For the week ended Jan. 9, net withdrawals at the 25 biggest U.S. lenders tallied $114.1 billion, which drove deposits down to $5.37 trillion, according to data compiled by the Federal Reserve last week (Bloomberg.com Jan. 23).  

At year-end 2012, deposits were roughly $5.4 trillion--the highest monthly ending total during the year and $500 billion more than at the end of 2011, Fed data indicated.

Some banking industry analysts posit that bank customers may be moving their money as a result of the expiration of the Transaction Account Guarantee (TAG) program, which was set up during the financial crisis to guarantee non-interest bearing accounts above the federal share and deposit limit of $250,000. The program expired Dec. 31.

A TAG extension was hotly pursued by bank trade groups, but was opposed by the Credit Union National Association. CUNA had criticized the TAG extension by noting the program already has cost the FDIC nearly $2.5 billion.
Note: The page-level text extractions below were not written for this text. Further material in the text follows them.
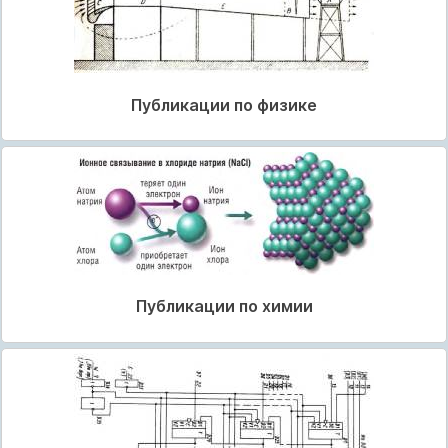
Публикации по физике
Публикации по химии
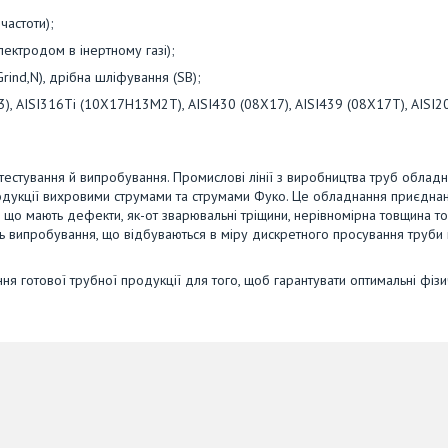
частоти);
ктродом в інертному газі);
Grind,N), дрібна шліфування (SB);
), AISI316Ti (10Х17Н13М2T), AISI430 (08Х17), AISI439 (08Х17Т), AISI2
ь тестування й випробування. Промислові лінії з виробництва труб обладн
дукції вихровими струмами та струмами Фуко. Це обладнання приєдна
 що мають дефекти, як-от зварювальні тріщини, нерівномірна товщина то
ть випробування, що відбуваються в міру дискретного просування труби 
ня готової трубної продукції для того, щоб гарантувати оптимальні фізи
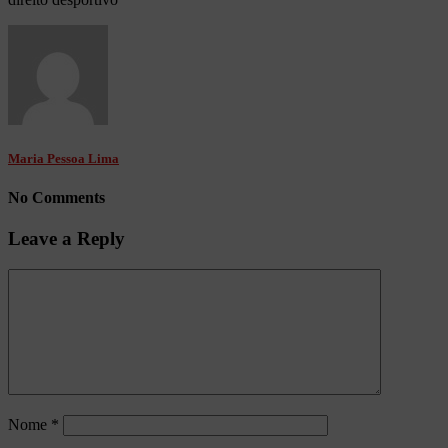
Maria Pessoa Lima
No Comments
Leave a Reply
Nome
*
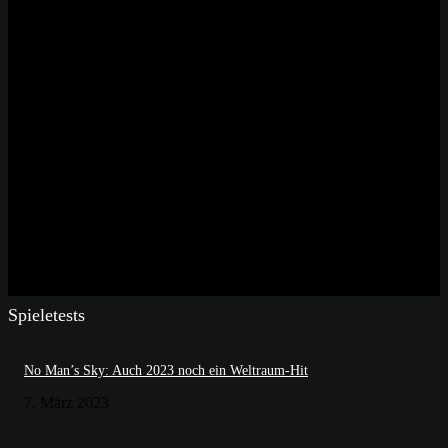
Spieletests
No Man’s Sky: Auch 2023 noch ein Weltraum-Hit
7. März 2023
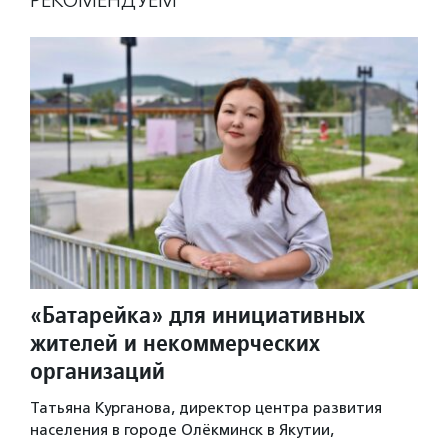
«Батарейка» для инициативных
жителей и некоммерческих
организаций
Татьяна Курганова, директор центра развития
населения в городе Олёкминск в Якутии,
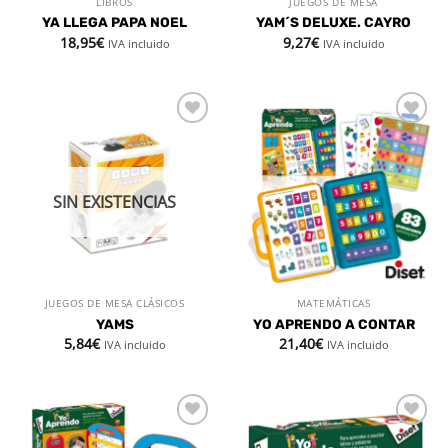
LIBROS
JUEGOS DE MESA
YA LLEGA PAPA NOEL
YAM´S DELUXE. CAYRO
18,95
€
9,27
€
IVA incluido
IVA incluido
Añadir
Añadir
a la
a la
lista de
lista de
deseos
deseos
SIN EXISTENCIAS
JUEGOS DE MESA CLÁSICOS
MATEMÁTICAS
YAMS
YO APRENDO A CONTAR
5,84
€
21,40
€
IVA incluido
IVA incluido
Añadir
Añadir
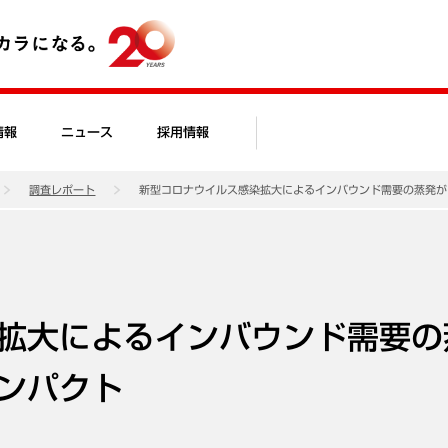
情報
ニュース
採用情報
調査レポート
新型コロナウイルス感染拡大によるインバウンド需要の蒸発が
拡大によるインバウンド需要の
ンパクト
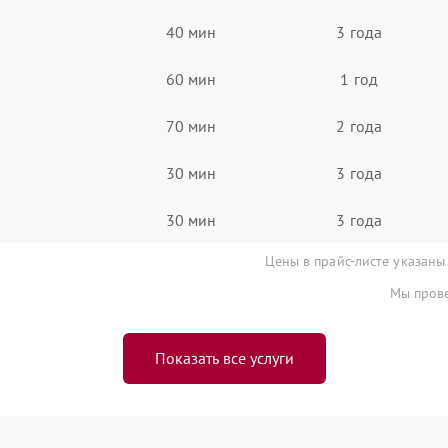
40 мин
3 года
60 мин
1 год
70 мин
2 года
30 мин
3 года
30 мин
3 года
Цены в прайс-листе указаны
Мы прове
Показать все услуги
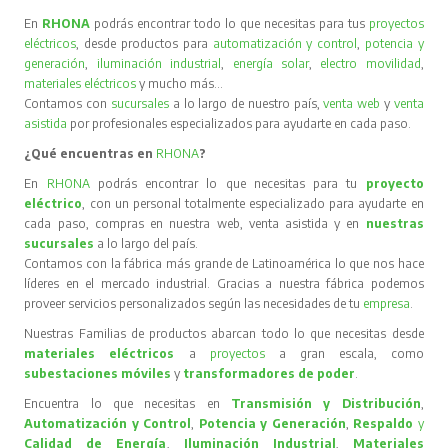
En
RHONA
podrás encontrar todo lo que necesitas para tus
proyectos
eléctricos
, desde productos para
automatización y control
,
potencia y
generación
,
iluminación industrial
,
energía solar
,
electro movilidad
,
materiales eléctricos
y mucho más…
Contamos con
sucursales
a lo largo de nuestro país,
venta web
y
venta
asistida
por profesionales especializados para ayudarte en cada paso.
¿Qué encuentras en
RHONA
?
En
RHONA
podrás encontrar lo que necesitas para tu
proyecto
eléctrico
, con un personal totalmente especializado para ayudarte en
cada paso, compras en nuestra web, venta asistida y en
nuestras
sucursales
a lo largo del país.
Contamos con la fábrica más grande de Latinoamérica lo que nos hace
líderes en el mercado industrial. Gracias a nuestra fábrica podemos
proveer servicios personalizados según las necesidades de tu
empresa
.
Nuestras Familias de productos abarcan todo lo que necesitas desde
materiales eléctricos
a
proyectos
a gran escala, como
subestaciones móviles
y
transformadores de poder
.
Encuentra lo que necesitas en
Transmisión y Distribución
,
Automatización y Control
,
Potencia y Generación
,
Respaldo
y
Calidad de Energía
,
Iluminación Industrial
,
Materiales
The defeat of a bill to extend TAG was noted as a significant victory for CUNA and credit unions by press outlets.

Also, for the two weeks ended Jan. 8, banks reported total money-market-fund assets climbed $70 billion to $2.7 trillion, according to money-fund research firm iMoneyNet in Westborough, Mass.  Assets fell to $2.69 trillion in the week ended Jan. 15.